#### Exercise requirements:
Convert the lines below, from the line containing "vous aidera à" through the line containing "permet d’établir un", into a Markdown table with two columns, Row and Line, numbering each line in order and omitting any blank lines.

#### Material for the task:

══════════

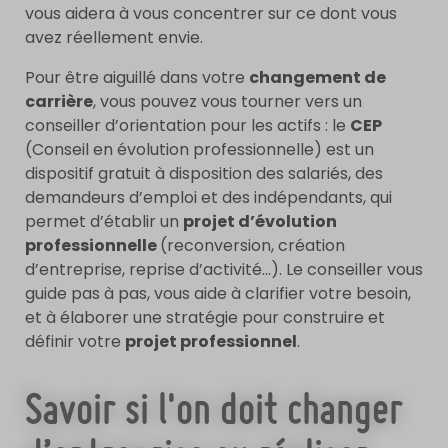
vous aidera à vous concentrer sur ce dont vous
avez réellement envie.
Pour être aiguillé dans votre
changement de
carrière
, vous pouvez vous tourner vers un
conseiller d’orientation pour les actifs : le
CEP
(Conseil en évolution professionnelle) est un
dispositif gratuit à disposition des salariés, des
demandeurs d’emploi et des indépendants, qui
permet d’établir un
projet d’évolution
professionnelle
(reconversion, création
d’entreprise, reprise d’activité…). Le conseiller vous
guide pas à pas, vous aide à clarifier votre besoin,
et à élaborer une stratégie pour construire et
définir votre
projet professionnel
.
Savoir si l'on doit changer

══════════

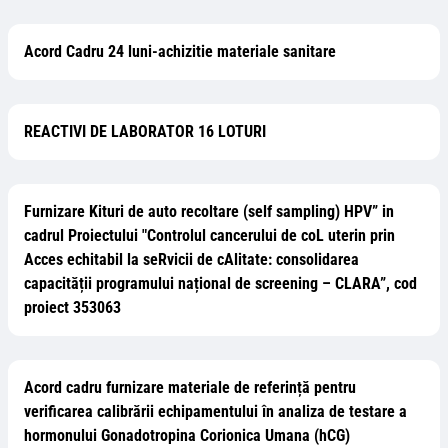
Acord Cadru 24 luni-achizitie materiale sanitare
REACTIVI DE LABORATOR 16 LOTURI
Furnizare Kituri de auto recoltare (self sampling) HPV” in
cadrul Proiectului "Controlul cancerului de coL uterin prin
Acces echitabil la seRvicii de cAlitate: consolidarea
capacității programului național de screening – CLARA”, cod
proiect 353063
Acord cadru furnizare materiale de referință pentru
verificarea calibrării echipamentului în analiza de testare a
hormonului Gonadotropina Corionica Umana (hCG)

══════════

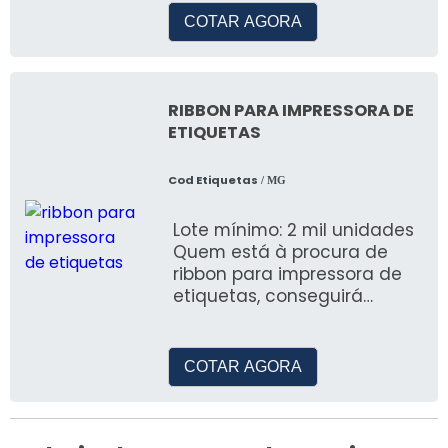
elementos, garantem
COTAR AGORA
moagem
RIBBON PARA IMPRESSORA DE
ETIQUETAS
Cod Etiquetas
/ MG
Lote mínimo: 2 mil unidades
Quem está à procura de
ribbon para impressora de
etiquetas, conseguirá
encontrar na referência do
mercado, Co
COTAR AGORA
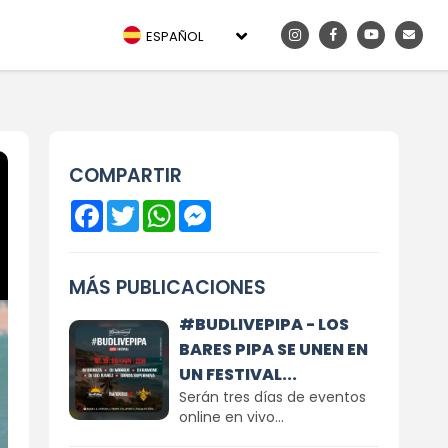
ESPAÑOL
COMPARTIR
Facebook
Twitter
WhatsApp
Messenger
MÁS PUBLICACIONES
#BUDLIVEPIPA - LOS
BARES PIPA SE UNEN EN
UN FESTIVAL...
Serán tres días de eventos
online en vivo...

══════════

#### Exercise output:
| Row | Line |
|---|---|
| 1 | vous aidera à vous concentrer sur ce dont vous |
| 2 | avez réellement envie. |
| 3 | Pour être aiguillé dans votre |
| 4 | changement de |
| 5 | carrière |
| 6 | , vous pouvez vous tourner vers un |
| 7 | conseiller d’orientation pour les actifs : le |
| 8 | CEP |
| 9 | (Conseil en évolution professionnelle) est un |
| 10 | dispositif gratuit à disposition des salariés, des |
| 11 | demandeurs d’emploi et des indépendants, qui |
| 12 | permet d’établir un |